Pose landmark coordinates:
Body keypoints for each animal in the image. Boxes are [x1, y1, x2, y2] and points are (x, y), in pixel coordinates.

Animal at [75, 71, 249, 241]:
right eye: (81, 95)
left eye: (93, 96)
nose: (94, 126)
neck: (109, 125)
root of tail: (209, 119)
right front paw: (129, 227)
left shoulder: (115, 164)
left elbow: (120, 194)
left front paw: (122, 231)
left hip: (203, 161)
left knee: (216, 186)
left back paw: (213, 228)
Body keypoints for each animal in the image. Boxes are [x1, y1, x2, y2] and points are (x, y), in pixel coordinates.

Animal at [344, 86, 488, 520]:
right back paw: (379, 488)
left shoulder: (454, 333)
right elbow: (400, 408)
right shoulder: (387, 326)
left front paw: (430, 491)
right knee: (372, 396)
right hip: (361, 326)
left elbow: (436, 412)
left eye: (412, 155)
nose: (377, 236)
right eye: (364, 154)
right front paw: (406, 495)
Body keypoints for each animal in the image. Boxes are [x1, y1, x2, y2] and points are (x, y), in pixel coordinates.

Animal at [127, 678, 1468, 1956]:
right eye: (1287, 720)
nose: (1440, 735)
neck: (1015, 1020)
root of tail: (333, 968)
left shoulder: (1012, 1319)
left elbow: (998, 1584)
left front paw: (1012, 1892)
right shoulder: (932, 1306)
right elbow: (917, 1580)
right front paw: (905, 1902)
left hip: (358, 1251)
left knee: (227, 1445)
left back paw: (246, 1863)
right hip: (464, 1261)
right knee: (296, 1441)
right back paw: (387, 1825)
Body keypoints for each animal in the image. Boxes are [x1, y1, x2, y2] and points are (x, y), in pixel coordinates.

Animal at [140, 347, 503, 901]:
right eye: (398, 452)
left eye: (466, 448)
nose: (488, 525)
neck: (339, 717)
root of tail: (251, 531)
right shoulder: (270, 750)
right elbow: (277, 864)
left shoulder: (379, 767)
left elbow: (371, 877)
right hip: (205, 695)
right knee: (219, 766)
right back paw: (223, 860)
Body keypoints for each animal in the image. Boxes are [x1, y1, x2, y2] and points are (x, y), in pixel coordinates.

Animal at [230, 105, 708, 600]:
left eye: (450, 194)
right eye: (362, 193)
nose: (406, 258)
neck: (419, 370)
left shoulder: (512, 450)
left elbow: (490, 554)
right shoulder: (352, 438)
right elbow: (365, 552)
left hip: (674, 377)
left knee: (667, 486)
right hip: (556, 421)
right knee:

Brief:
Scan the data above and report each line in which "front" is present.

Answer box:
right front paw: (129, 227)
left front paw: (122, 231)
left front paw: (430, 491)
right front paw: (406, 495)
left front paw: (1012, 1892)
right front paw: (905, 1902)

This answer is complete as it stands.